Start of Block

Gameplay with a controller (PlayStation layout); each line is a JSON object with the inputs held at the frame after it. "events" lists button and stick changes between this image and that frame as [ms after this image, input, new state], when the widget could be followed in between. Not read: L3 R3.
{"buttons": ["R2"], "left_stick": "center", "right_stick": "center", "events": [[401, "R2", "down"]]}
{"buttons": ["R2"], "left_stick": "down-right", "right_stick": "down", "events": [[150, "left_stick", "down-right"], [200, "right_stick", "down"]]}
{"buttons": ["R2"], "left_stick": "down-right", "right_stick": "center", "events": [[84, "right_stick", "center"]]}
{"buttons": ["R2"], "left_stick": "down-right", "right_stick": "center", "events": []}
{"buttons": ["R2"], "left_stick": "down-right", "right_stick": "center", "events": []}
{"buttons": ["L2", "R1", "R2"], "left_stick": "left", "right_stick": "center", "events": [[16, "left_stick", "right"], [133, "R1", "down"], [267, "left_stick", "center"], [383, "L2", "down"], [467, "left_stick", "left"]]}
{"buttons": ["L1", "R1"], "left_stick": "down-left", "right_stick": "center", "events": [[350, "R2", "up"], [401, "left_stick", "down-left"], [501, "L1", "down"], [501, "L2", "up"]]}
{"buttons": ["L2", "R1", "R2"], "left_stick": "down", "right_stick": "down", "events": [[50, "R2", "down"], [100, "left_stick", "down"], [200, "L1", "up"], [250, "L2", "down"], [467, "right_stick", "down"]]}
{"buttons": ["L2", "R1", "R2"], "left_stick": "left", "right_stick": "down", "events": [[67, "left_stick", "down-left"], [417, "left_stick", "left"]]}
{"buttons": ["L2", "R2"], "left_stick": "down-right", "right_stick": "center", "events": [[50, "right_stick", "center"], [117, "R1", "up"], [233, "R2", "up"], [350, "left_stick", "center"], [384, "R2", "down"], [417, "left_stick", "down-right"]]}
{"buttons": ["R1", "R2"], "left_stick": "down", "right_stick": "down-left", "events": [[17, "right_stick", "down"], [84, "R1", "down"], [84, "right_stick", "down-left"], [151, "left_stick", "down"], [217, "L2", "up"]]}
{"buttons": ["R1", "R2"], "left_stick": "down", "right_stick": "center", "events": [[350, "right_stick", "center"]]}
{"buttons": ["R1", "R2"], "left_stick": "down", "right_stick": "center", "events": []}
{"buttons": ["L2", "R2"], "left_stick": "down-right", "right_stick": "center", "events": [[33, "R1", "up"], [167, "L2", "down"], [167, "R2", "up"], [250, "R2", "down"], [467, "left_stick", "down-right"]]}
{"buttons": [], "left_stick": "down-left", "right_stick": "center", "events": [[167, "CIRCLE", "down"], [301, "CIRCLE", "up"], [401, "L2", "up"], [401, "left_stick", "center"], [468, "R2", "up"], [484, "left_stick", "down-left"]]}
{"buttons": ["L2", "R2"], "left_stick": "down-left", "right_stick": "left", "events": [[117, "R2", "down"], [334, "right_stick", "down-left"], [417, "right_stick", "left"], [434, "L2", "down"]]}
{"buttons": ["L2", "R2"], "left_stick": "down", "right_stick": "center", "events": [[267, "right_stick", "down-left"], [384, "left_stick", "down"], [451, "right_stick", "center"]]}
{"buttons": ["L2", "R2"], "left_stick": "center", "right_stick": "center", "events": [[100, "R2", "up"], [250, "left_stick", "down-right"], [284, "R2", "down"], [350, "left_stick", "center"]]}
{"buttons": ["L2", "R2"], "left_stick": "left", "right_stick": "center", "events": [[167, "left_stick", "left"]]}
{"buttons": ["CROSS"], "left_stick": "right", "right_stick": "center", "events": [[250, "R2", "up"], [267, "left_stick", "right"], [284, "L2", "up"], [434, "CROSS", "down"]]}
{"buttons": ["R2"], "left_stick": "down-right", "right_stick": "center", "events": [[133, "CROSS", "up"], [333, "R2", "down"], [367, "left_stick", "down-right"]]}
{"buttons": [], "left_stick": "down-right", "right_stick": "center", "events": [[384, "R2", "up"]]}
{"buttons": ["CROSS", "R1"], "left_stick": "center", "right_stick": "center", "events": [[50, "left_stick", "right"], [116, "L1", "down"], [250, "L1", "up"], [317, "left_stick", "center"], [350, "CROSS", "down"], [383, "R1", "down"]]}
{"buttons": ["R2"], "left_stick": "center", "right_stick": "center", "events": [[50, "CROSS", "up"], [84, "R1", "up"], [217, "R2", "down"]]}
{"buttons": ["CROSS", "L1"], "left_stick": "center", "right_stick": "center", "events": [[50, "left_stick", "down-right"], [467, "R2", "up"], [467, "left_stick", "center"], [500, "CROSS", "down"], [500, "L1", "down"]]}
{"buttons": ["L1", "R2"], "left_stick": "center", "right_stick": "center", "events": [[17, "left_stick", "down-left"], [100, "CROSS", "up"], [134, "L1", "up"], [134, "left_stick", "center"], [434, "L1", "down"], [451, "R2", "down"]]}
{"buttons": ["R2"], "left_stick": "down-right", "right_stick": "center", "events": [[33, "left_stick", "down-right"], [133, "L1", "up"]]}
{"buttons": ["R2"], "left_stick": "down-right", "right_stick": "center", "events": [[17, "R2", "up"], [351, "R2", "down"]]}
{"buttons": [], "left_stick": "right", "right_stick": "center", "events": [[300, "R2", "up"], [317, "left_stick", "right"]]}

End of Block

**REQUIREMENT:** Every record above has to appear again, word for word.

**EXERCISE RESULT:**
Gameplay with a controller (PlayStation layout); each line is a JSON object with the inputs held at the frame after it. "events" lists button and stick changes between this image and that frame as [ms after this image, input, new state], when the widget could be followed in between. Not read: L3 R3.
{"buttons": ["R2"], "left_stick": "center", "right_stick": "center", "events": [[401, "R2", "down"]]}
{"buttons": ["R2"], "left_stick": "down-right", "right_stick": "down", "events": [[150, "left_stick", "down-right"], [200, "right_stick", "down"]]}
{"buttons": ["R2"], "left_stick": "down-right", "right_stick": "center", "events": [[84, "right_stick", "center"]]}
{"buttons": ["R2"], "left_stick": "down-right", "right_stick": "center", "events": []}
{"buttons": ["R2"], "left_stick": "down-right", "right_stick": "center", "events": []}
{"buttons": ["L2", "R1", "R2"], "left_stick": "left", "right_stick": "center", "events": [[16, "left_stick", "right"], [133, "R1", "down"], [267, "left_stick", "center"], [383, "L2", "down"], [467, "left_stick", "left"]]}
{"buttons": ["L1", "R1"], "left_stick": "down-left", "right_stick": "center", "events": [[350, "R2", "up"], [401, "left_stick", "down-left"], [501, "L1", "down"], [501, "L2", "up"]]}
{"buttons": ["L2", "R1", "R2"], "left_stick": "down", "right_stick": "down", "events": [[50, "R2", "down"], [100, "left_stick", "down"], [200, "L1", "up"], [250, "L2", "down"], [467, "right_stick", "down"]]}
{"buttons": ["L2", "R1", "R2"], "left_stick": "left", "right_stick": "down", "events": [[67, "left_stick", "down-left"], [417, "left_stick", "left"]]}
{"buttons": ["L2", "R2"], "left_stick": "down-right", "right_stick": "center", "events": [[50, "right_stick", "center"], [117, "R1", "up"], [233, "R2", "up"], [350, "left_stick", "center"], [384, "R2", "down"], [417, "left_stick", "down-right"]]}
{"buttons": ["R1", "R2"], "left_stick": "down", "right_stick": "down-left", "events": [[17, "right_stick", "down"], [84, "R1", "down"], [84, "right_stick", "down-left"], [151, "left_stick", "down"], [217, "L2", "up"]]}
{"buttons": ["R1", "R2"], "left_stick": "down", "right_stick": "center", "events": [[350, "right_stick", "center"]]}
{"buttons": ["R1", "R2"], "left_stick": "down", "right_stick": "center", "events": []}
{"buttons": ["L2", "R2"], "left_stick": "down-right", "right_stick": "center", "events": [[33, "R1", "up"], [167, "L2", "down"], [167, "R2", "up"], [250, "R2", "down"], [467, "left_stick", "down-right"]]}
{"buttons": [], "left_stick": "down-left", "right_stick": "center", "events": [[167, "CIRCLE", "down"], [301, "CIRCLE", "up"], [401, "L2", "up"], [401, "left_stick", "center"], [468, "R2", "up"], [484, "left_stick", "down-left"]]}
{"buttons": ["L2", "R2"], "left_stick": "down-left", "right_stick": "left", "events": [[117, "R2", "down"], [334, "right_stick", "down-left"], [417, "right_stick", "left"], [434, "L2", "down"]]}
{"buttons": ["L2", "R2"], "left_stick": "down", "right_stick": "center", "events": [[267, "right_stick", "down-left"], [384, "left_stick", "down"], [451, "right_stick", "center"]]}
{"buttons": ["L2", "R2"], "left_stick": "center", "right_stick": "center", "events": [[100, "R2", "up"], [250, "left_stick", "down-right"], [284, "R2", "down"], [350, "left_stick", "center"]]}
{"buttons": ["L2", "R2"], "left_stick": "left", "right_stick": "center", "events": [[167, "left_stick", "left"]]}
{"buttons": ["CROSS"], "left_stick": "right", "right_stick": "center", "events": [[250, "R2", "up"], [267, "left_stick", "right"], [284, "L2", "up"], [434, "CROSS", "down"]]}
{"buttons": ["R2"], "left_stick": "down-right", "right_stick": "center", "events": [[133, "CROSS", "up"], [333, "R2", "down"], [367, "left_stick", "down-right"]]}
{"buttons": [], "left_stick": "down-right", "right_stick": "center", "events": [[384, "R2", "up"]]}
{"buttons": ["CROSS", "R1"], "left_stick": "center", "right_stick": "center", "events": [[50, "left_stick", "right"], [116, "L1", "down"], [250, "L1", "up"], [317, "left_stick", "center"], [350, "CROSS", "down"], [383, "R1", "down"]]}
{"buttons": ["R2"], "left_stick": "center", "right_stick": "center", "events": [[50, "CROSS", "up"], [84, "R1", "up"], [217, "R2", "down"]]}
{"buttons": ["CROSS", "L1"], "left_stick": "center", "right_stick": "center", "events": [[50, "left_stick", "down-right"], [467, "R2", "up"], [467, "left_stick", "center"], [500, "CROSS", "down"], [500, "L1", "down"]]}
{"buttons": ["L1", "R2"], "left_stick": "center", "right_stick": "center", "events": [[17, "left_stick", "down-left"], [100, "CROSS", "up"], [134, "L1", "up"], [134, "left_stick", "center"], [434, "L1", "down"], [451, "R2", "down"]]}
{"buttons": ["R2"], "left_stick": "down-right", "right_stick": "center", "events": [[33, "left_stick", "down-right"], [133, "L1", "up"]]}
{"buttons": ["R2"], "left_stick": "down-right", "right_stick": "center", "events": [[17, "R2", "up"], [351, "R2", "down"]]}
{"buttons": [], "left_stick": "right", "right_stick": "center", "events": [[300, "R2", "up"], [317, "left_stick", "right"]]}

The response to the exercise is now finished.